2 — Find the mistake
(a) The mistake is on Line 3 (and Lines 4–5 propagate it).
(b) The angle sum of a TRIANGLE is 180°, not 360°. The student used the wrong total. (360° is the angle sum of a quadrilateral.) That gave an impossible answer (225° for an interior angle), which a sanity-check would have flagged.
(c) Corrected working:
Line 1: ∠A + ∠B = 180° (co-int ∠s, AD ∥ BC). (unchanged)
Line 2: ∠B = 180 − 80 = 100°. (unchanged)
Line 3 (fixed): In △ABC: ∠BAC + ∠ABC + ∠ACB = 180° (∠ sum of △).
Line 4 (fixed): 35 + 100 + ∠ACB = 180.
Line 5 (fixed): ∠ACB = 180 − 35 − 100 = 45°.
The fix: triangles sum to 180°, quadrilaterals to 360°. Sanity-check answers — interior angles must be between 0° and 180°.
3 — Open-ended challenge (sample solution)
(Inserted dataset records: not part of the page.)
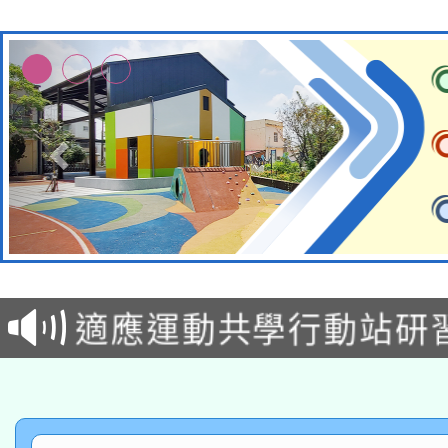
本校115學年度第2次
適應運動共學行動站研
招甄選結果公告(無人
本館辦理115年度閱讀
招)
科技賦能─人工智慧(AI
暨閱讀推動專業研習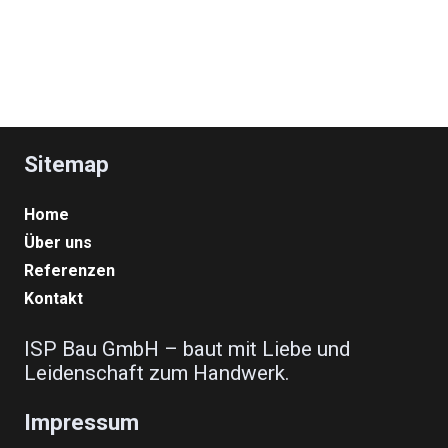
Sitemap
Home
Über uns
Referenzen
Kontakt
ISP Bau GmbH – baut mit Liebe und
Leidenschaft zum Handwerk.
Impressum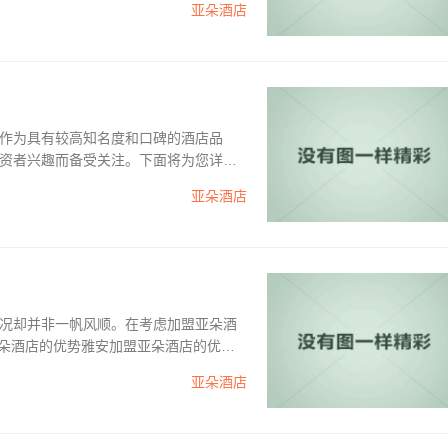
亚朵酒店
作为具有较高知名度和口碑的酒店品
资者兴趣而备受关注。下面将为您详细
兴趣的人有更全面的了解。1、加盟费概
亚朵酒店
键信息之一。根据市场调研和业内资料
况却并非一帆风顺。在考虑加盟亚朵酒
亚朵酒店的优势雅安加盟亚朵酒店的优势
品牌，拥有较好的口碑和一定的市场份
亚朵酒店
更快建立信任和获取客户。此外，亚朵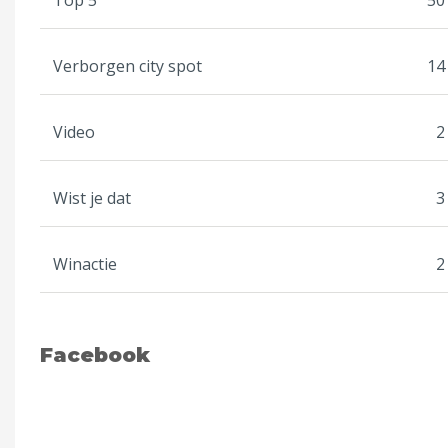
Top 5
50
Verborgen city spot
14
Video
2
Wist je dat
3
Winactie
2
Facebook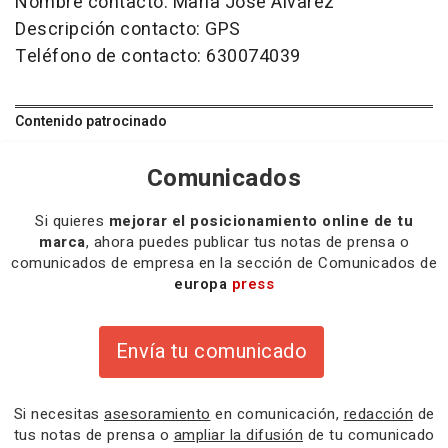
Nombre contacto: María José Álvarez
Descripción contacto: GPS
Teléfono de contacto: 630074039
Contenido patrocinado
Comunicados
Si quieres
mejorar el posicionamiento online de tu
marca
, ahora puedes publicar tus notas de prensa o
comunicados de empresa en la sección de Comunicados de
europa
press
Envía tu comunicado
Si necesitas
asesoramiento
en comunicación,
redacción
de
tus notas de prensa o
ampliar la difusión
de tu comunicado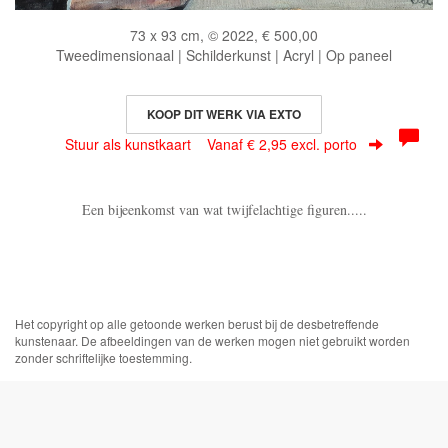
73 x 93 cm, © 2022, € 500,00
Tweedimensionaal | Schilderkunst | Acryl | Op paneel
KOOP DIT WERK VIA EXTO
Stuur als kunstkaart
Vanaf € 2,95 excl. porto
Een bijeenkomst van wat twijfelachtige figuren.....
Het copyright op alle getoonde werken berust bij de desbetreffende
kunstenaar. De afbeeldingen van de werken mogen niet gebruikt worden
zonder schriftelijke toestemming.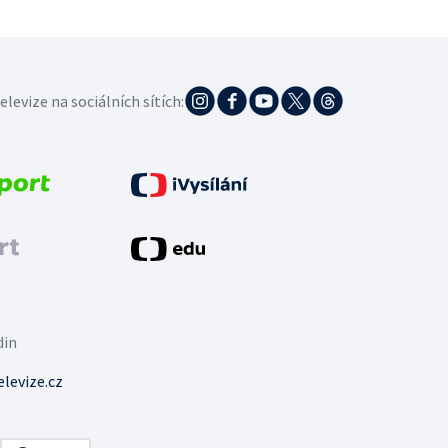
elevize na sociálních sítích:
din
levize.cz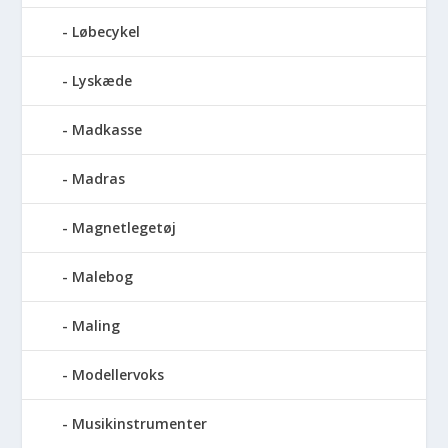
Løbecykel
Lyskæde
Madkasse
Madras
Magnetlegetøj
Malebog
Maling
Modellervoks
Musikinstrumenter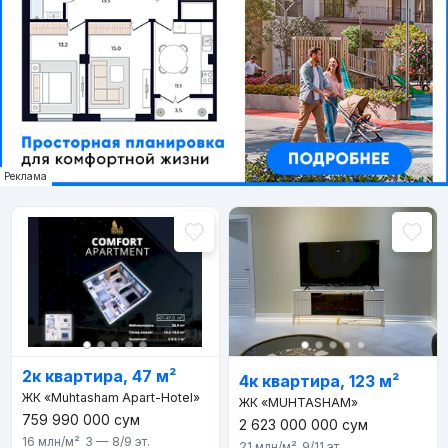
Реклама
2к квартира, 47 м²
4к квартира, 123 м²
ЖК «Muhtasham Apart-Hotel»
ЖК «MUHTASHAM»
759 990 000
сум
2 623 000 000
сум
16 млн
/м²
3 — 8/9
эт.
21 млн
/м²
9/11
эт.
Sample problem: An isosceles triangle △ABC has AB = AC, with apex ∠BAC = 40°. A line through B is parallel to AC, meeting an extension of CA at point D. Find ∠ABD.
Worked solution:
Step 1: Base angles of isosceles △ABC are equal. ∠ABC = ∠ACB = (180 − 40) ÷ 2 = 70° (∠ sum of △, isosceles base angles).
Step 2: Since BD ∥ AC and AB is a transversal: ∠ABD = ∠BAC = 40° (alt ∠s, BD ∥ AC).
Wait — actually we want the angle at the vertex from D-side. Let me redo: ∠DBC and ∠ACB are co-interior on parallel lines BD and AC (transversal BC). So ∠DBC + ∠ACB = 180° → ∠DBC = 180 − 70 = 110°. Then ∠ABD = ∠DBC − ∠ABC = 110 − 70 = 40° — which matches the alternate-angle result (alt ∠s, BD ∥ AC, transversal AB).
Three topics used: (1) ∠ sum of △ (and isosceles property), (2) alternate angles on parallel lines, (3) angle subtraction/co-interior.
Bonus (4 topics): Add: "What scale factor enlarges △ABD by 3?" — adds similarity.
Marking: 1 for clear figure; 1 for given values; 1 for fully worked solution citing 3+ topics; 1 for naming the topics used. Bonus: 1 extra if a fourth topic is woven in.